What to do >>
Find all the lines in the entries below that hold the word "root" and copy them.

*** Material provided ***

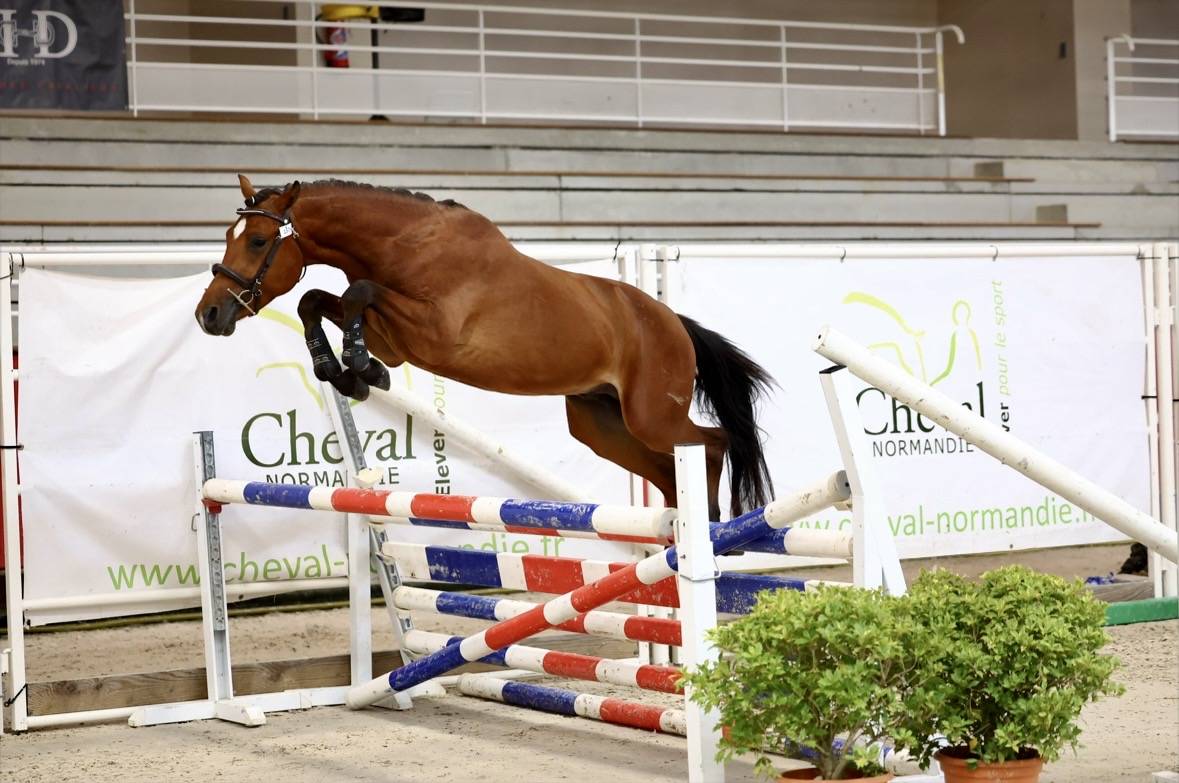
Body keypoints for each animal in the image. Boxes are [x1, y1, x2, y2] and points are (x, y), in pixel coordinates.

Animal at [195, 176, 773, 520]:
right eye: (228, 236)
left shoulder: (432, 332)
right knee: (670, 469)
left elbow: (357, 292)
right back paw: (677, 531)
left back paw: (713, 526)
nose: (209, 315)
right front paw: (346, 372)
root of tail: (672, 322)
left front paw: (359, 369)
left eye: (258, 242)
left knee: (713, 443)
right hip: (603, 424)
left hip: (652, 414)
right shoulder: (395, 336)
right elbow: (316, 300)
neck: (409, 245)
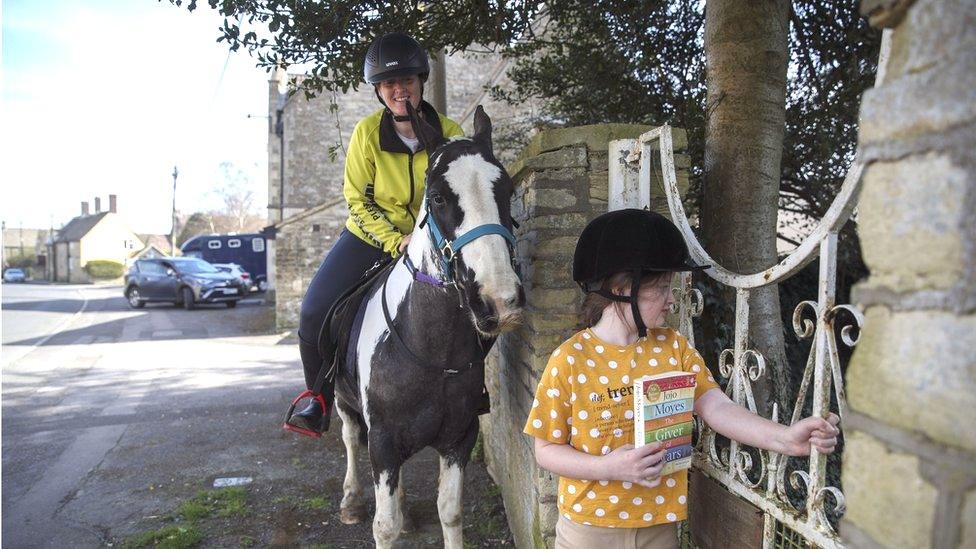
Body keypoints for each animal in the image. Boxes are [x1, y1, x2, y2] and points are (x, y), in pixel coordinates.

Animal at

*** End of Material provided ***
*** Material provided ***

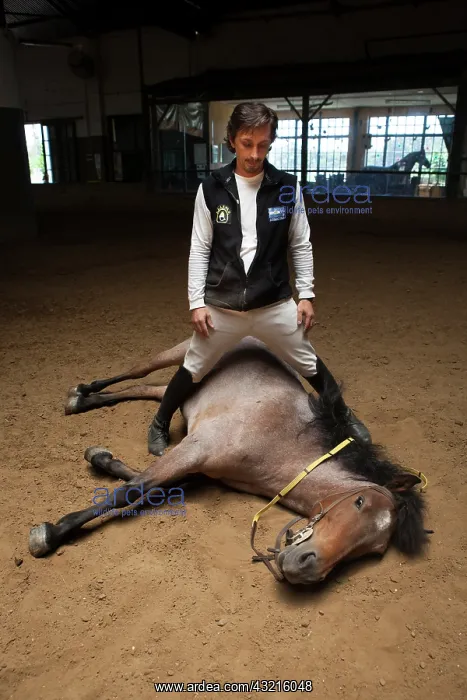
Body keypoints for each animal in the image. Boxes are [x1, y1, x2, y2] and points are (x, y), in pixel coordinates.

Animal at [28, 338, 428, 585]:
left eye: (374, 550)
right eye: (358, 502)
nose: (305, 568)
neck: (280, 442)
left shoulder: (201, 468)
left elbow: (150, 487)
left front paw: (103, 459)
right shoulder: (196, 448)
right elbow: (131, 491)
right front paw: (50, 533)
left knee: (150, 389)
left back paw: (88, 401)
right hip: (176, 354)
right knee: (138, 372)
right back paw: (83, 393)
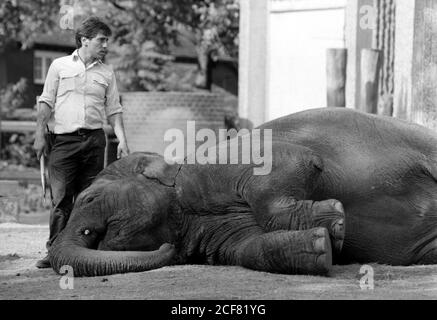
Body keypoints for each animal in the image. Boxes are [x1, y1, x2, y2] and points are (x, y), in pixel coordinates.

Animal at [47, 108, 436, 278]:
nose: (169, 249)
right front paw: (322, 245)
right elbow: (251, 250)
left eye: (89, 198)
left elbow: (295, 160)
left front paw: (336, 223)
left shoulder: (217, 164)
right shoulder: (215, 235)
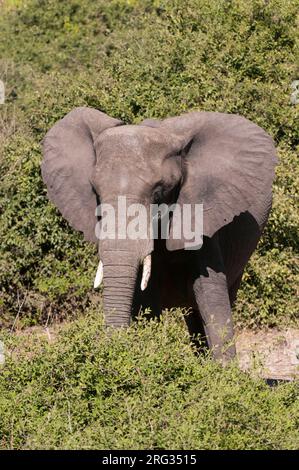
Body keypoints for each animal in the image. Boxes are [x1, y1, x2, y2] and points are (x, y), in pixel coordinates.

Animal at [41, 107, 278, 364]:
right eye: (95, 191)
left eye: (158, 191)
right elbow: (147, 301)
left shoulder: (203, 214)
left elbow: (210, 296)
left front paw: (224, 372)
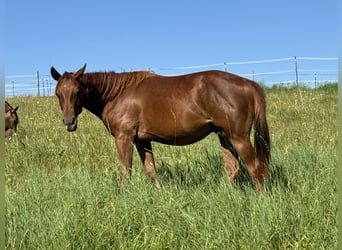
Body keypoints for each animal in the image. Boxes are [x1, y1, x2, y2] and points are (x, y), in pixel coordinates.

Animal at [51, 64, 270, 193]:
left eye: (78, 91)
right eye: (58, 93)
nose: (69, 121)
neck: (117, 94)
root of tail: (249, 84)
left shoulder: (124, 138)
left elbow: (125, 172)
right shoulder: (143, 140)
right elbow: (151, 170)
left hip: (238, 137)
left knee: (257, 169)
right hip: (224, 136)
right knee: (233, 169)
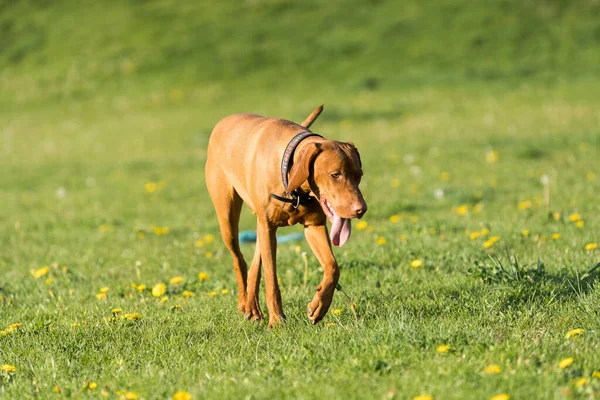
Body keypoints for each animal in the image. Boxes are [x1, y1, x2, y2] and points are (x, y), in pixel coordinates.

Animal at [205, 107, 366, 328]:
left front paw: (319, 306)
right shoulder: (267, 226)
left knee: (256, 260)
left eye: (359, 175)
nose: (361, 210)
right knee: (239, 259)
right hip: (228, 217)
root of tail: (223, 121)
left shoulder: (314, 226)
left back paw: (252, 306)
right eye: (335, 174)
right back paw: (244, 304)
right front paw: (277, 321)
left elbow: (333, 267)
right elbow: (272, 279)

*** End of Material provided ***
*** Material provided ***

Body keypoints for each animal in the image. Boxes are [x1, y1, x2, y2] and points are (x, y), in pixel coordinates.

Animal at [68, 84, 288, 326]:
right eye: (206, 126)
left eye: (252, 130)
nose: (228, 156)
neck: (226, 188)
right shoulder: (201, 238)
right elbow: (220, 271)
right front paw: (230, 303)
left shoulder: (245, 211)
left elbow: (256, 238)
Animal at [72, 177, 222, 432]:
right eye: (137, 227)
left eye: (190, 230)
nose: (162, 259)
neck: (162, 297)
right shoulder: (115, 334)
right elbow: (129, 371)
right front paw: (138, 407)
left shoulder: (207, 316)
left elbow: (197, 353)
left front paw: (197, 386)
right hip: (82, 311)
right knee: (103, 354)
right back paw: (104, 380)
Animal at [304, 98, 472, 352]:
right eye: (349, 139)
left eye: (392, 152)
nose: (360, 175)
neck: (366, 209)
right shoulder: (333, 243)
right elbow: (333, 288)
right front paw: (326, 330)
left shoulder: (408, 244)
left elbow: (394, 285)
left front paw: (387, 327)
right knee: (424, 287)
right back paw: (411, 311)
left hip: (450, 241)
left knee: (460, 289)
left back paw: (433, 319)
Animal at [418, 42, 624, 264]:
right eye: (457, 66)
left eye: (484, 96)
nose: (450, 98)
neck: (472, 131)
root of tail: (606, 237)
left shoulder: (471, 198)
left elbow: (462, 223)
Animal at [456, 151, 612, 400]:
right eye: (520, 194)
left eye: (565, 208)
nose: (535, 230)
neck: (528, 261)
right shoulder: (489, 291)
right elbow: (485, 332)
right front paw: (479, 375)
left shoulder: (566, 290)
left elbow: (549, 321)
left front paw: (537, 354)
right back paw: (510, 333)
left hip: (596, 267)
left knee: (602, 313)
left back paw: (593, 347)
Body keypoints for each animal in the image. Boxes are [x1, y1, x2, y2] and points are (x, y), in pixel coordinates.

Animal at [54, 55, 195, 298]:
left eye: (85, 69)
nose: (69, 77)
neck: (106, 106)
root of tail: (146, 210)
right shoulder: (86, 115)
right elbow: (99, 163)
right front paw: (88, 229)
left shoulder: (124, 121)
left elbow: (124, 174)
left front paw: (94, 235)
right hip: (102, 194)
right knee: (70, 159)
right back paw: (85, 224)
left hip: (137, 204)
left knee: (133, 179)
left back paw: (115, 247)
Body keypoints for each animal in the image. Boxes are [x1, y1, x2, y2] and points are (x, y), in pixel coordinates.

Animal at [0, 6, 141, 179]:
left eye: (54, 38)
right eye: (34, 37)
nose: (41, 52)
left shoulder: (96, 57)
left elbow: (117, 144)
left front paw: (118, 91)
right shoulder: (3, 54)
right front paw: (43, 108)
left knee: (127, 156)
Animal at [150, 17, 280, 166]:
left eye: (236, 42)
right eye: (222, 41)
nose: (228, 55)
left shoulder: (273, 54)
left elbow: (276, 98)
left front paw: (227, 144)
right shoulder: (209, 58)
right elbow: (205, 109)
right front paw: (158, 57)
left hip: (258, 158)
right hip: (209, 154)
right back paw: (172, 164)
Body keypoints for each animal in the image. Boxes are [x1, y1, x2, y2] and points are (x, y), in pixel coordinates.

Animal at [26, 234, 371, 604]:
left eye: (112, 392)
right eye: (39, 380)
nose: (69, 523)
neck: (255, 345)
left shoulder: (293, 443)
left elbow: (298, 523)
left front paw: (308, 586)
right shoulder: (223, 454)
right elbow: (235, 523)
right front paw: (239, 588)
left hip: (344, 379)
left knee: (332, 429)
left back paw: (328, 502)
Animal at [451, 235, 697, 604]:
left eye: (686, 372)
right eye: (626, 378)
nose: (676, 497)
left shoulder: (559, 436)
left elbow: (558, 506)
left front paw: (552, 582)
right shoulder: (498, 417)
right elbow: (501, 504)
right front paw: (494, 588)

*** End of Material provided ***

Reply >>
root of tail: (672, 322)
root of tail: (249, 84)
root of tail: (223, 121)
root of tail: (606, 237)
root of tail: (146, 210)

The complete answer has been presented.